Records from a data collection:
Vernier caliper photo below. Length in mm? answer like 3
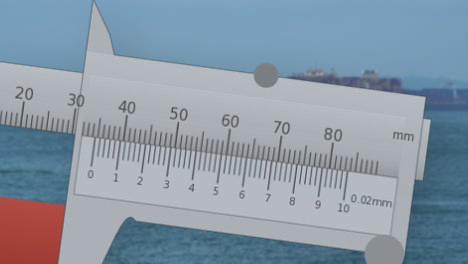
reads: 34.5
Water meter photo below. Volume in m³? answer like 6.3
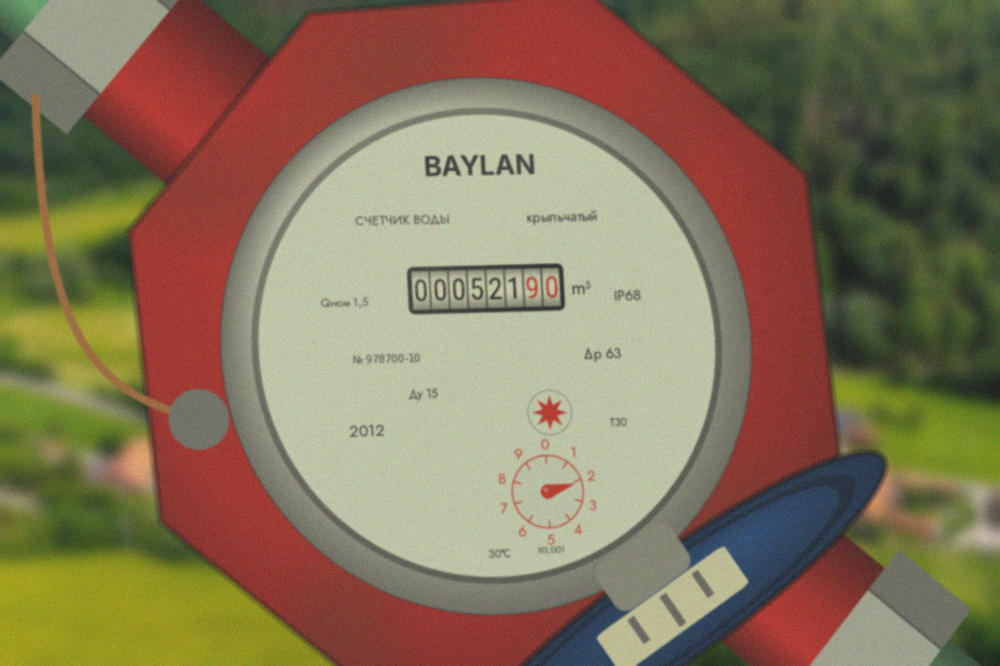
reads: 521.902
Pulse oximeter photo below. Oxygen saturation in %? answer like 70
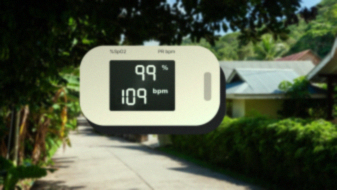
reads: 99
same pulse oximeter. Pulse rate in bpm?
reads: 109
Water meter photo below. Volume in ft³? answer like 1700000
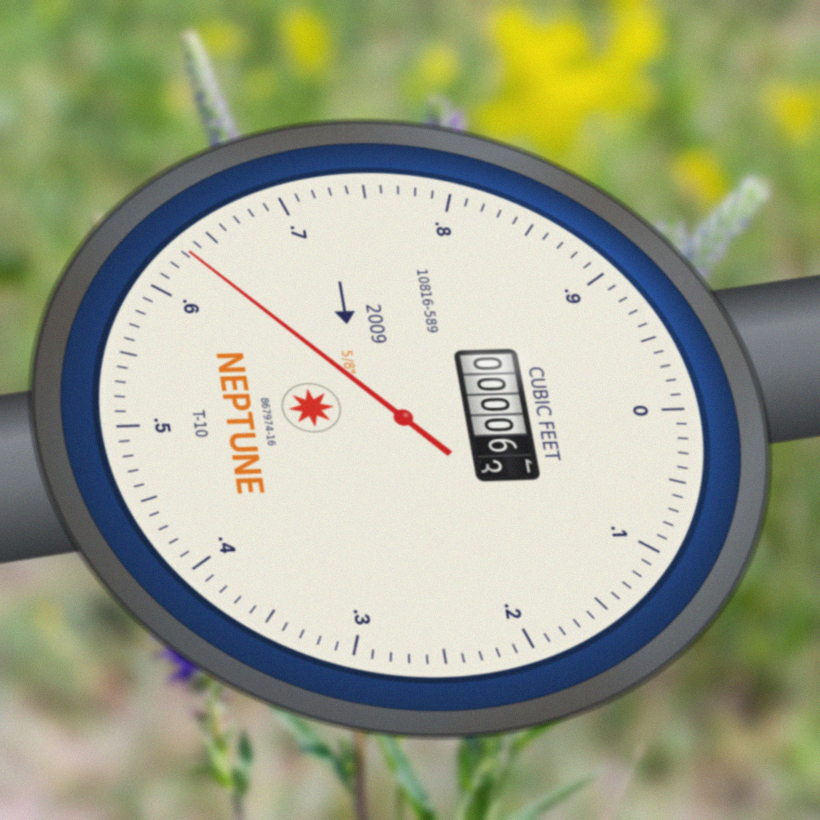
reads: 62.63
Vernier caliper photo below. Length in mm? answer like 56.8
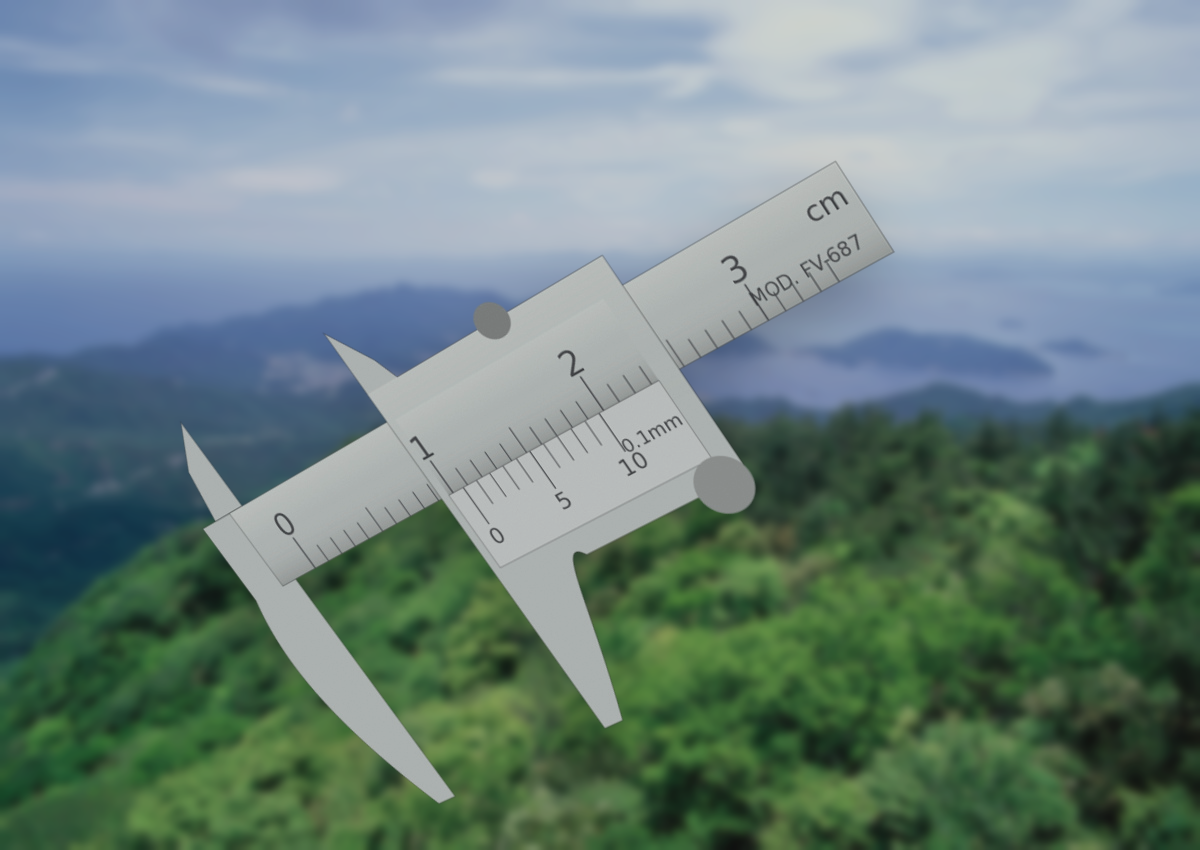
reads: 10.7
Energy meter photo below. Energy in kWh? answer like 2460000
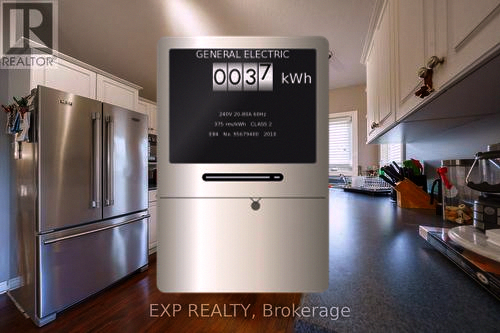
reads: 37
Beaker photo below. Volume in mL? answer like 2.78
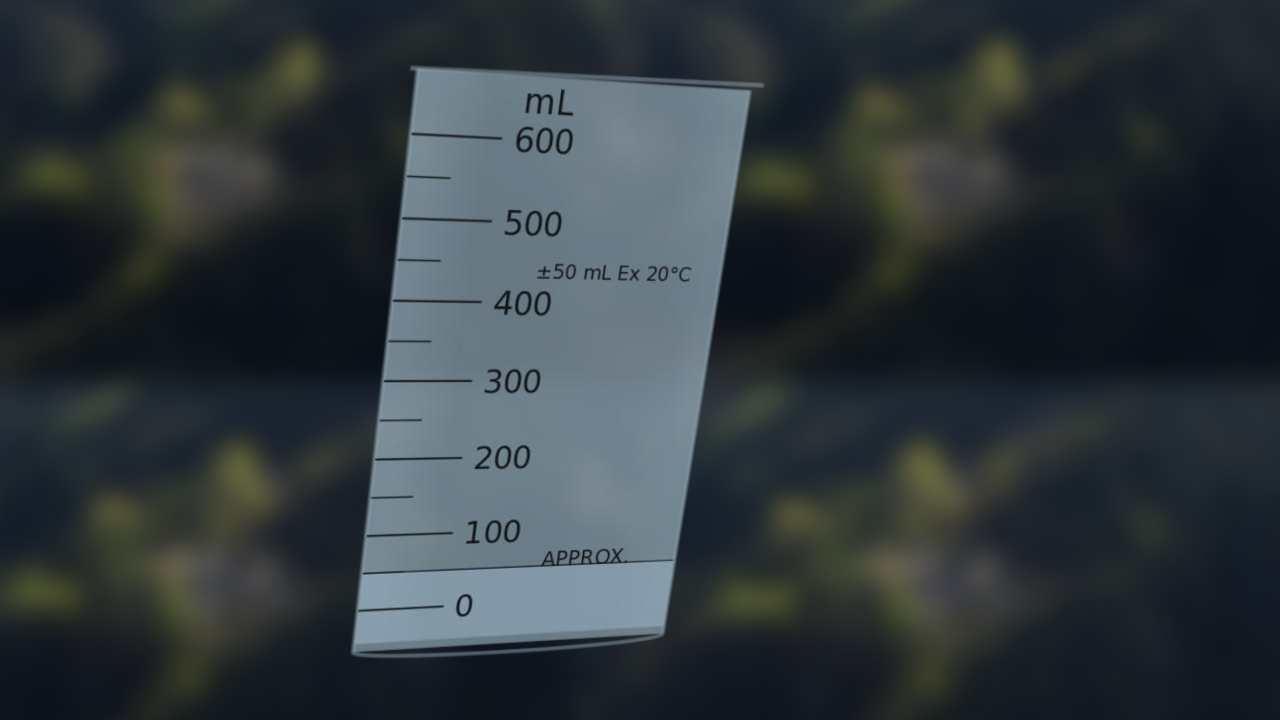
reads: 50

• Your instructions: Change every "photo below" in the records above to "image below" and rewrite them with nothing else altered. Leave the pictures out.

• Result of the exercise:
Vernier caliper image below. Length in mm? answer like 3
reads: 34.5
Water meter image below. Volume in m³? answer like 6.3
reads: 521.902
Pulse oximeter image below. Oxygen saturation in %? answer like 70
reads: 99
same pulse oximeter. Pulse rate in bpm?
reads: 109
Water meter image below. Volume in ft³? answer like 1700000
reads: 62.63
Vernier caliper image below. Length in mm? answer like 56.8
reads: 10.7
Energy meter image below. Energy in kWh? answer like 2460000
reads: 37
Beaker image below. Volume in mL? answer like 2.78
reads: 50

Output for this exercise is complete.